New Challenges in a New Era — Leadership Matters

August 4, 2016

America’s top companies play a big role in every sector of the U.S. economy. And as the leaders of those companies, we see up close how the governance of public companies impacts the country’s economic health over the long run.

For decades, Business Roundtable has set the standard in governance practices with its flagship publication, Principles of Corporate Governance. And — faced with new challenges in a new era — that continues today.

Business Roundtable has updated the Principles for 2016, giving companies leading guidance for upholding the highest standards of governance.

The Principles, in particular, stake out ground on the key issues that are shaping the 21st century business environment, including changes in shareholder engagement and responsibility and the rising tide of shareholder activism, as well as other topics such as board diversity and cybersecurity.

No one approach to corporate governance can possibly serve all companies. That’s why the Principles are a guide to help each company develop the structures, practices and processes that are appropriate in light of its needs and circumstances.

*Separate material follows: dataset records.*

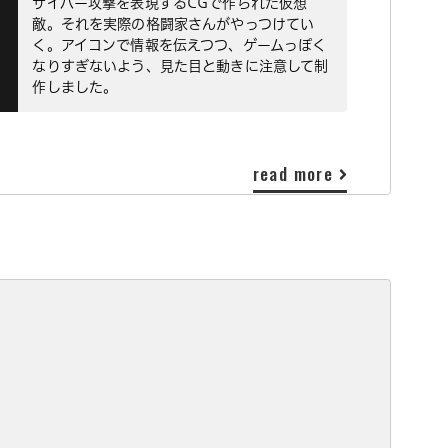
サイバー攻撃を表現するCGで作られた仮想
敵。それを実際の格闘家さんがやっつけてい
く。アイコンで情報を伝えつつ、ゲームっぽく
なりすぎないよう、見た目と動きに注意して制
作しました。
read more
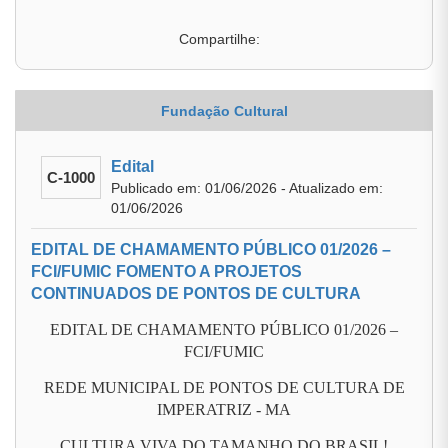
Compartilhe:
Fundação Cultural
Edital
C-1000
Publicado em: 01/06/2026 - Atualizado em:
01/06/2026
EDITAL DE CHAMAMENTO PÚBLICO 01/2026 –
FCI/FUMIC FOMENTO A PROJETOS
CONTINUADOS DE PONTOS DE CULTURA
EDITAL DE CHAMAMENTO PÚBLICO 01/2026 –
FCI/FUMIC
REDE MUNICIPAL DE PONTOS DE CULTURA DE
IMPERATRIZ - MA
CULTURA VIVA DO TAMANHO DO BRASIL!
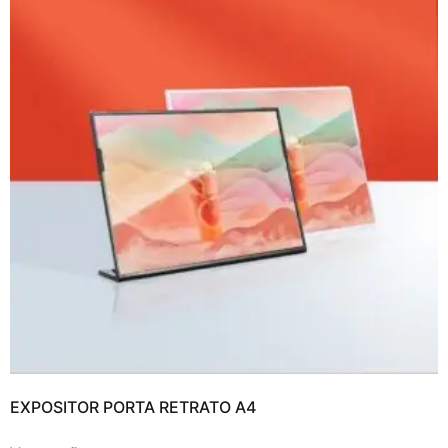
EXPOSITOR PORTA RETRATO A4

Central to a corporation’s success is a healthy and appropriate relationship between the CEO and senior corporate management, the board of directors and the shareholders. There are many examples of how strong and effective CEO leadership makes the difference between a good company and an exceptional one. While great leadership can never be guaranteed, companies can take steps to ensure that it is identified and nurtured — as the Principles illustrate.

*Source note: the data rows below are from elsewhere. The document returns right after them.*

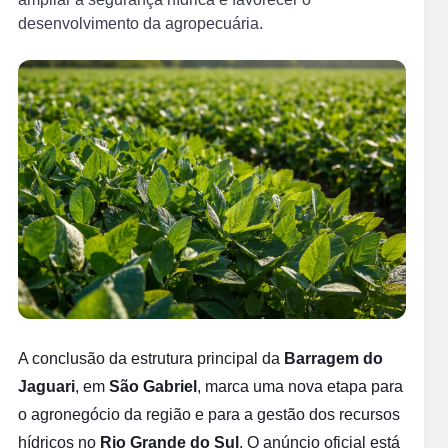
desenvolvimento da agropecuária.
A conclusão da estrutura principal da
Barragem do
Jaguari
, em
São Gabriel
, marca uma nova etapa para
o agronegócio da região e para a gestão dos recursos
hídricos no
Rio Grande do Sul
. O anúncio oficial está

We would like to share with you a few areas emphasized in the Principles where leadership matters now more than ever.

The Board & Senior Management

In public companies, the board of directors represents the long-term economic interests of the corporation and the shareholders as a whole. One of the board’s primary duties is to identify, evaluate and select a well-qualified CEO to lead the company. Once a CEO is in place, the board is responsible for ensuring that the CEO and senior management are accountable to shareholders for driving long-term value, preemptively addressing foreseeable risks and operating the company according to the highest standards of ethics and compliance.

Shareholder Engagement

One of the more recent trends in corporate governance is the growing desire of companies to more deeply engage their shareholders — coupled with record levels of shareholder activism to influence the board and management. This modern environment is creating new challenges for targeted companies and their boards, often soaking up time and resources and diverting their focus on what is good for the economy.

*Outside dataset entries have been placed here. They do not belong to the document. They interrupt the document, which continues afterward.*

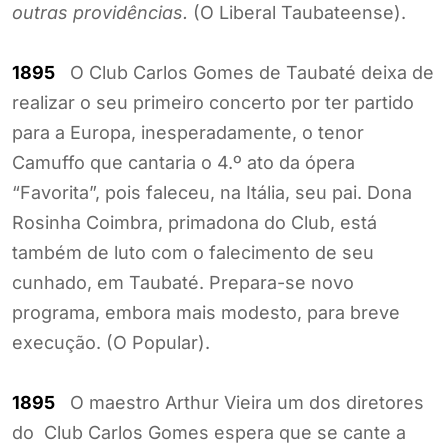
outras providências.
(O Liberal Taubateense).
1895
O Club Carlos Gomes de Taubaté deixa de
realizar o seu primeiro concerto por ter partido
para a Europa, inesperadamente, o tenor
Camuffo que cantaria o 4.º ato da ópera
“Favorita”, pois faleceu, na Itália, seu pai. Dona
Rosinha Coimbra, primadona do Club, está
também de luto com o falecimento de seu
cunhado, em Taubaté. Prepara-se novo
programa, embora mais modesto, para breve
execução. (O Popular).
1895
O maestro Arthur Vieira um dos diretores
do Club Carlos Gomes espera que se cante a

In a public company, shareholders elect directors to oversee management’s operation of the company in the best interests of the company and its shareholders as a whole. The board of directors occupies a critical link in the chain of accountability between management and shareholders. But, shareholders are neither homogeneous nor monolithic — they have many different interests shaped by their individual circumstances. Thus, the board neither represents particular shareholders nor groups of shareholder activists pursuing agendas — whether economic or non-economic, long-term or short-term — that are at odds with the long-term best interests of the company and its shareholders.

In this era of deeper shareholder engagement, the board’s role is to listen and appropriately respond to shareholder concerns regarding value creation over the long run. While social, political and environmental activism may play an important role in shaping society, in general, it should have no formal role in the boardroom — outside of the appropriate management of a firm’s enterprise risks.

The top priority for CEOs and boards should be to drive corporate performance over the long term. Allowing leadership to focus on growing the business and its value creation will ultimately deliver increased living standards, expand opportunities for Americans and create more room for social improvement.

Shareholder Accountability & Responsibility

Shareholders, too, should have more responsibility in this new environment. For America’s CEOs, transparency is a basic but essential element in this “age of information.” A shareholder that attempts to influence corporate behavior also should be encouraged to publicly disclose the nature of its identity and ownership — even in cases where the federal securities laws may not require disclosure.

This responsibility goes beyond disclosure. Shareholders should not seek additional empowerment without assuming increased accountability to promote a company’s long-term strategy. This means they should not use their investments for purposes that are out of sync with the goals of for-profit public enterprises and shareholders’ best interests. They should also not leverage their investment to pursue personal, social or short-term agendas unrelated to the company’s business strategy.

This concept of shareholder responsibility is becoming an integral part of modern thinking on corporate governance in the United States — an area in which we stand ready to lead.

We encourage you to take a look at the Principles of Corporate Governance and see what the future of exceptional U.S. corporate leadership looks like — and the dividends it will pay.